Quick question for the cryptozoology crowd: Scottish wildcats are technically still 'real' animals (not cryptids), but functionally they're in that weird space where they might as well be. Fewer than 400 probably exist in the wild, most likely interbred with domestic cats, and sightings are extremely rare and hard to verify.

But here's what interests me as a potential cryptid case: there are consistent reports of larger, more aggressive wildcats from the Highlands that don't match the physical specs of known wildcats. Bigger specimens, darker colouration, reported predatory behaviour toward livestock that seems excessive.

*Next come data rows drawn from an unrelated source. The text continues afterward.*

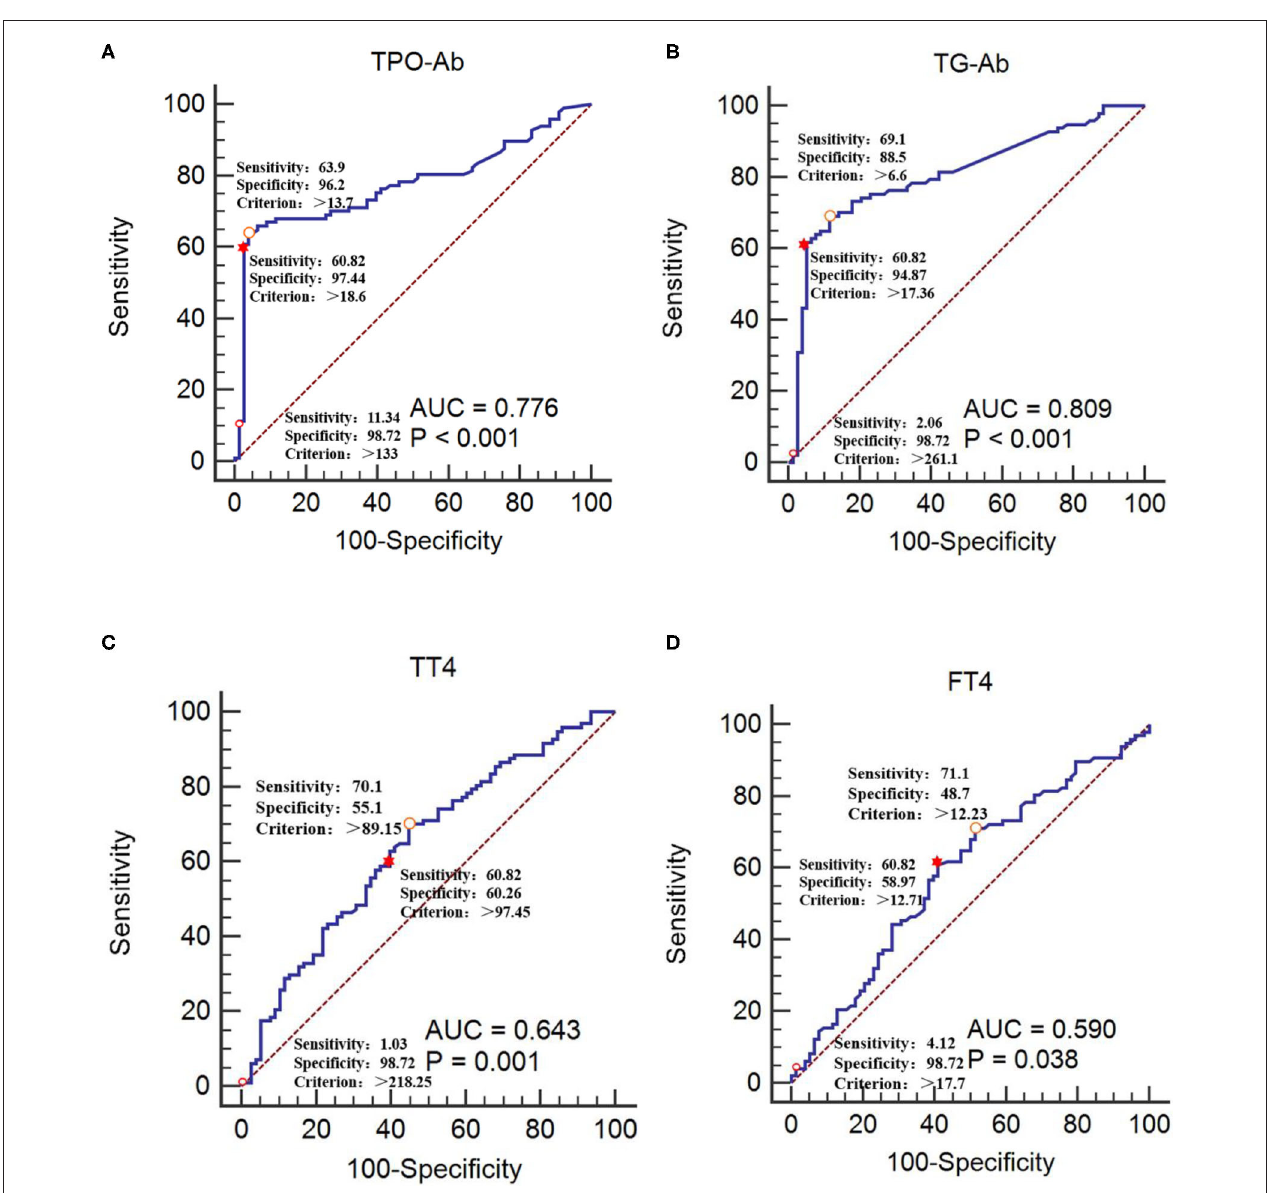
FIGURE 3 | Receiver operating characteristic curves of TPO-Ab, TG-Ab, TT4, and FT4 for GBS occurrence (A) TPO-Ab, (B) TG-Ab, (C) TT4, and (D) FT4. The CIDP group was used as the reference group, and the GBS group was used as the measurement group. The diagnostic cut-off value corresponds to the maximum point of the Youden index. The diagnostic cut-off value corresponds to the maximal specificity. The diagnostic cut-off value corresponds to sensitivity near to 60%.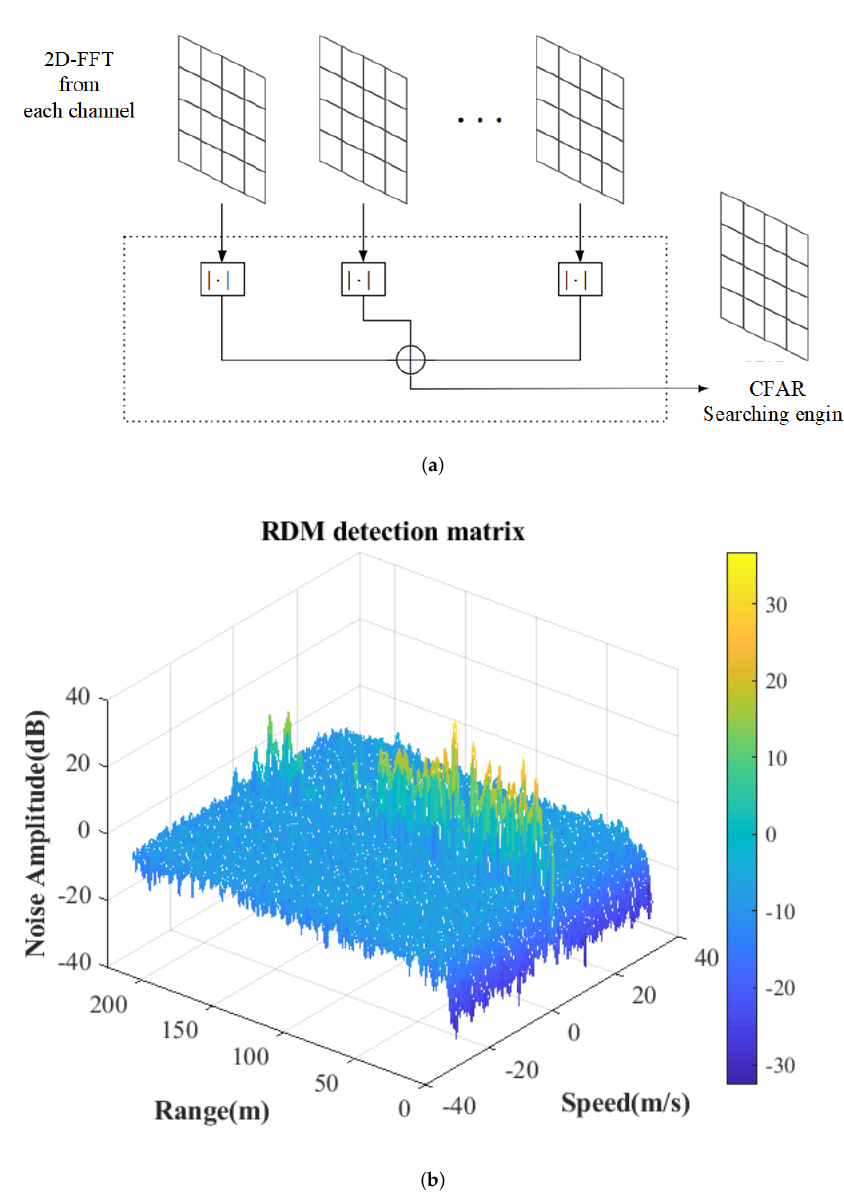
Figure 7. ( a ) RDM data acquisition process. ( b ) Data collection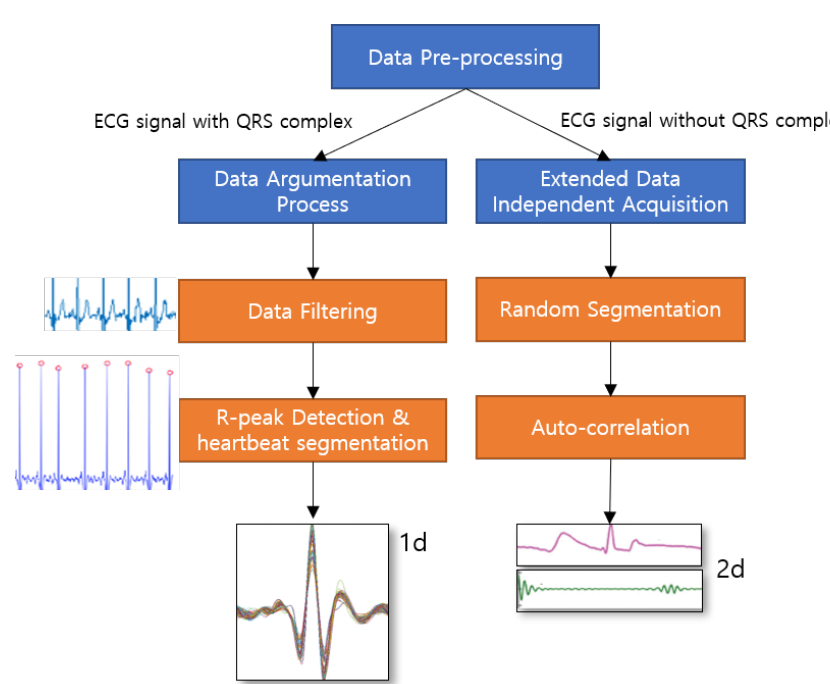
Figure 4. A framework of data preprocessing phase to carry out the proposed models according to respective datasets.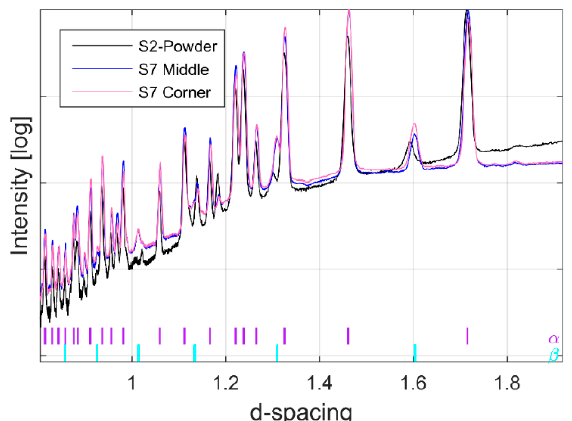
Figure 3. Diffraction pattern obtained by EDXRD of Ti-6Al-4V powder and EBM built material. The colour coded, small vertical tick marks represent the hkl peak positions of labelled phases in the same colour ( α = purple, β = magenta).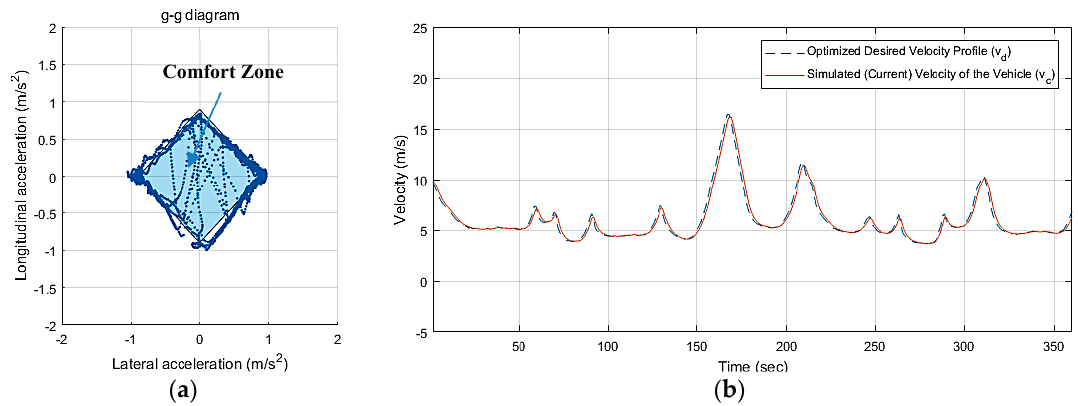
Figure 9. Simulation results of the path following control with the proposed optimized velocity planning which is set by Table 1 parameters, ( a ) GG diagram and ( b ) velocity profiles during SIL test.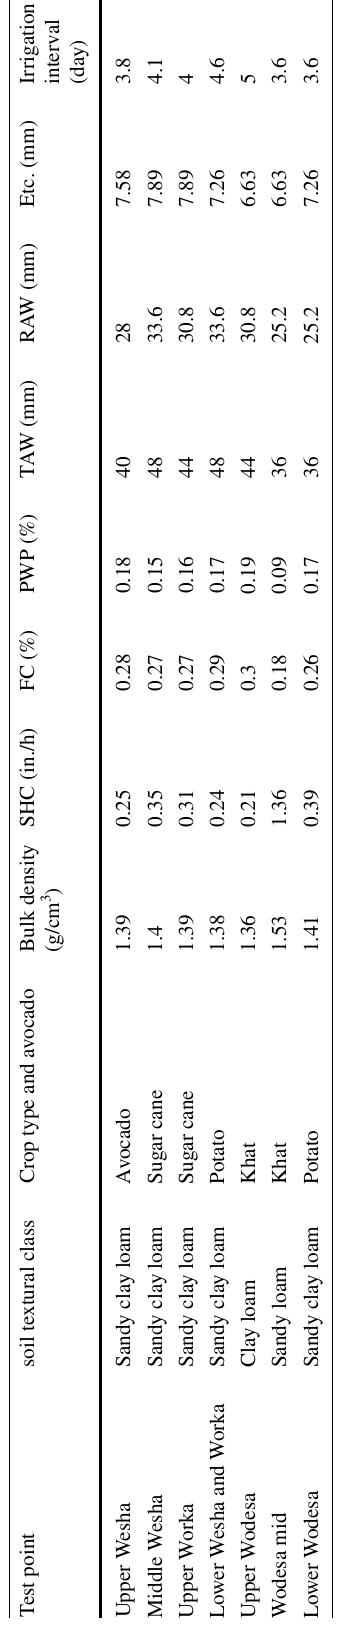
Table 8 Irrigation water application and infiltration rate on irrigation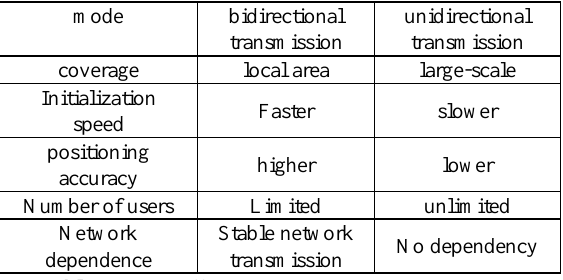
Table 1. main differences between CORS system and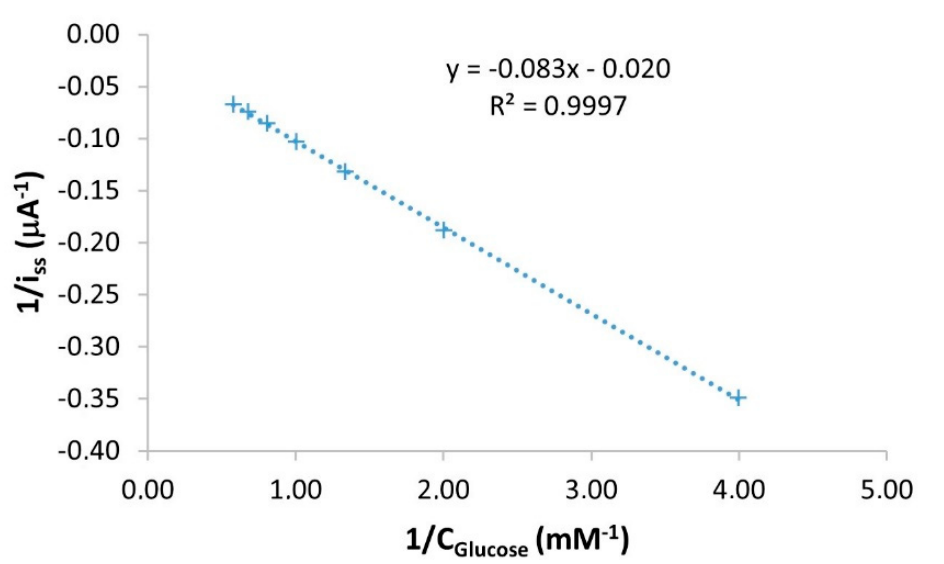
Figure 3. Representation of the Lineweaver-Burk equation using the data obtained from the calibra- tion curve acquired using a Ti/TiO 2 NTAs/ppHEMA-co-EGDA/pgPFM/GOx/Chitosan biosensor. Table 2. Values of the apparent Michaelis–Menten constant of different glucose biosensors described in the literature and of the Ti/TiO 2 NTAs/ppHEMA-co-EGDA/pgPFM/GOx/Chitosan biosensor developed in the present work. The value shown in the present work is the average value and its deviation obtained from three different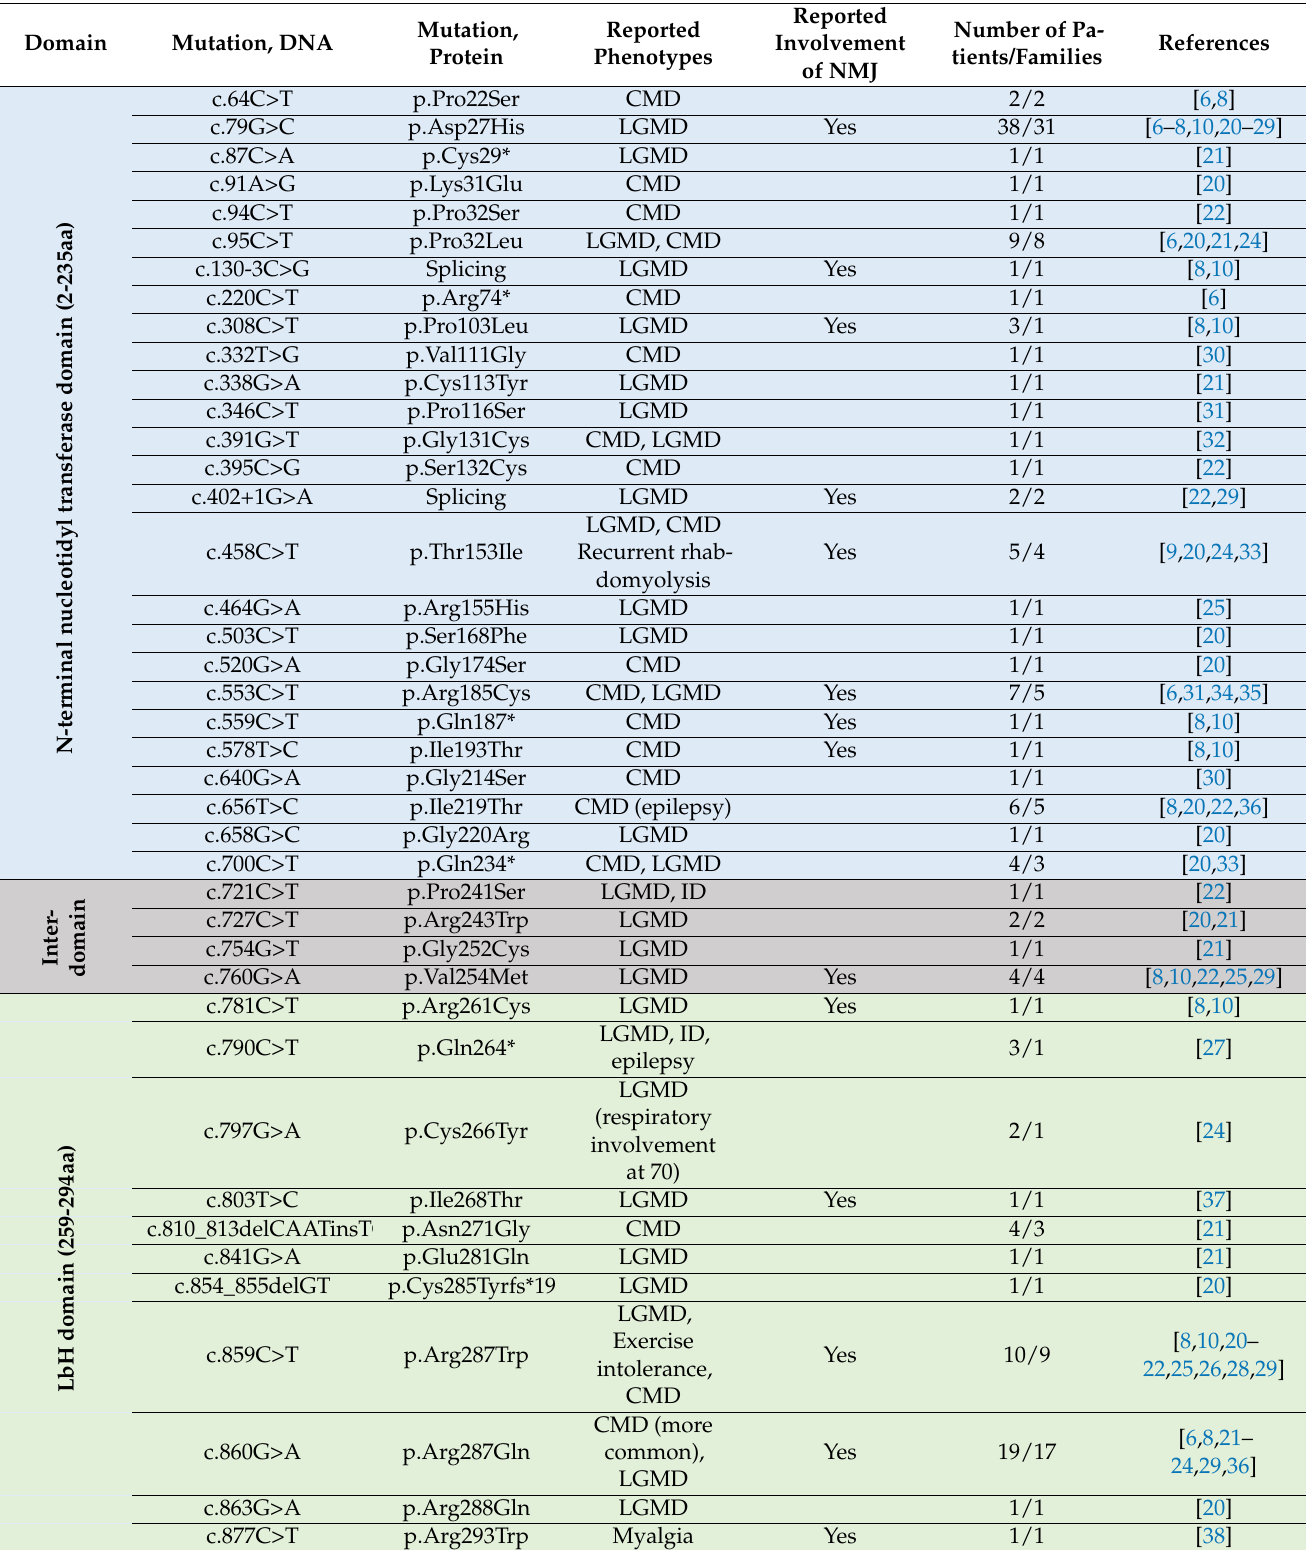
Table 1. Reported GMPPB mutations and associated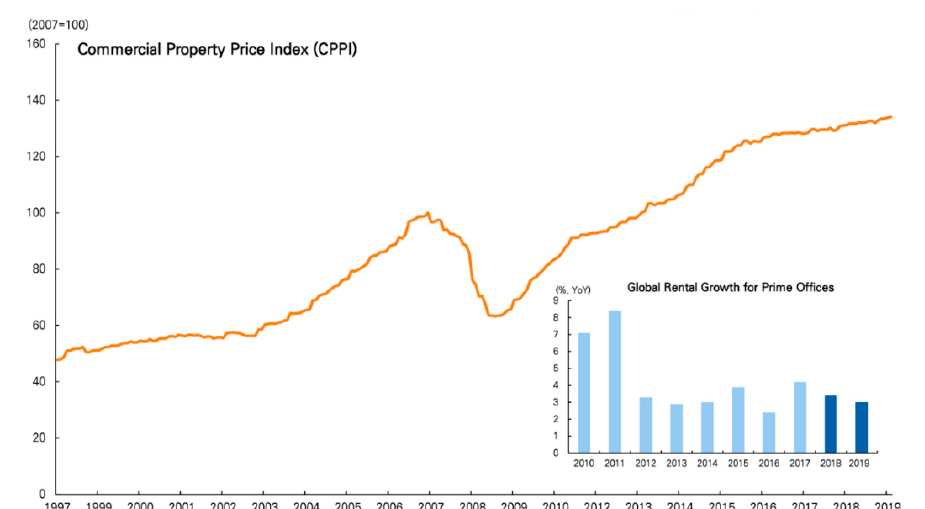
Figure 1. Global real estate index.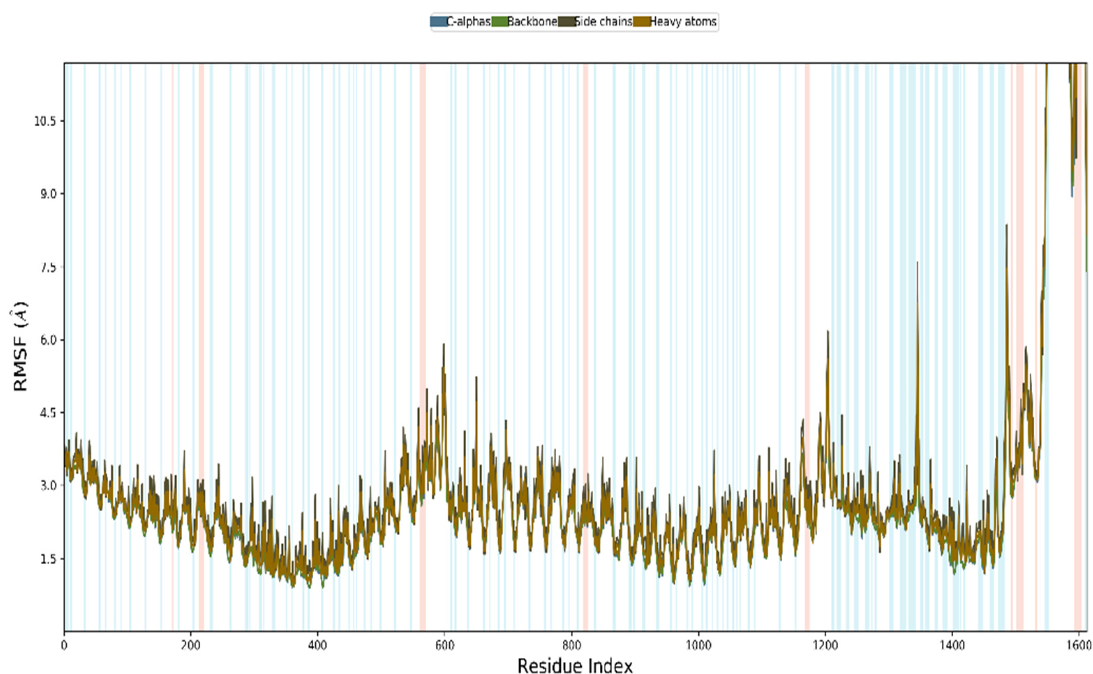
Figure 10. The multi-epitope vaccine complex is simulated. A multi-epitope docked vaccine candidate is shown in the RMSF figure. Red and blue backgrounds, respectively, emphasize the alpha-helical and beta-strand portions. These places are identified by helixes or strands that last for 70% of the simulation time.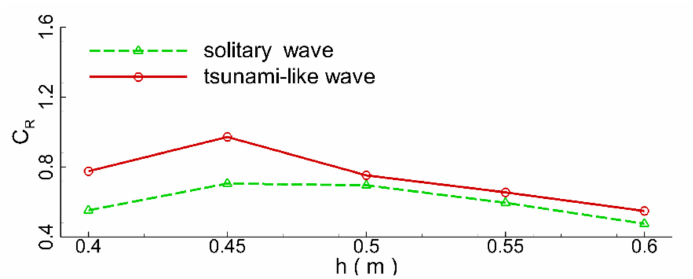
Figure 23. Variations in the wave reflection coefficient with the still water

Question: are these legitimate undocumented wildcat variants, or are people misidentifying large feral domestic cats and attaching 'wildcat' labels because that sounds more credible? And would documenting these specimens - if they exist - be cryptozoology or just wildlife biology?

Daisy P.
Daisy P.
Member
4 posts
Joined Jun 2025
4 years ago
#1341

This is a brilliant example of the liminal space cryptozoology occupies. Scottish wildcats are real but extinct/extinct-in-the-wild, so any solid population constitutes both a cryptozoological and conservation discovery. The larger specimens you mention could be: hybrids, melanistic variations, or just large domestic feral cats misidentified.

Hank E.
Hank E.
Member
3 posts
Joined Oct 2025
4 years ago
#1353

I've been involved in Highland conservation work, and what most people call 'wildcats' are 80% feral domestics. The genuine wildcat population is so small and so interbred that the species distinction is practically meaningless now. 'Larger wildcats' are almost certainly just well-fed ferals or domestic crosses.

WraithlikeCumbria
WraithlikeCumbria
Member
4 posts
Joined Dec 2025
4 years ago
#1361

The livestock predation angle is interesting. Feral cats and even domestic cats can coordinate hunts on small livestock. But genuine wildcat predatory behaviour is spectacularly documented in historical records - they were feared animals. Modern reports might simply be reflecting size bias. What seems 'too aggressive for a domestic cat' might just be normal feral cat behaviour we've forgotten.

Dozy Falcon
Dozy Falcon
Active Member
12 posts
Joined Feb 2024
4 years ago
#1363

The boundary between cryptozoology and animal biology is blurry. If someone discovered a breeding population of legitimate Scottish wildcats, that's biology and conservation. If someone found an unknown large felid, that's cryptozoology. The Highland reports sound like the former misidentified as the latter.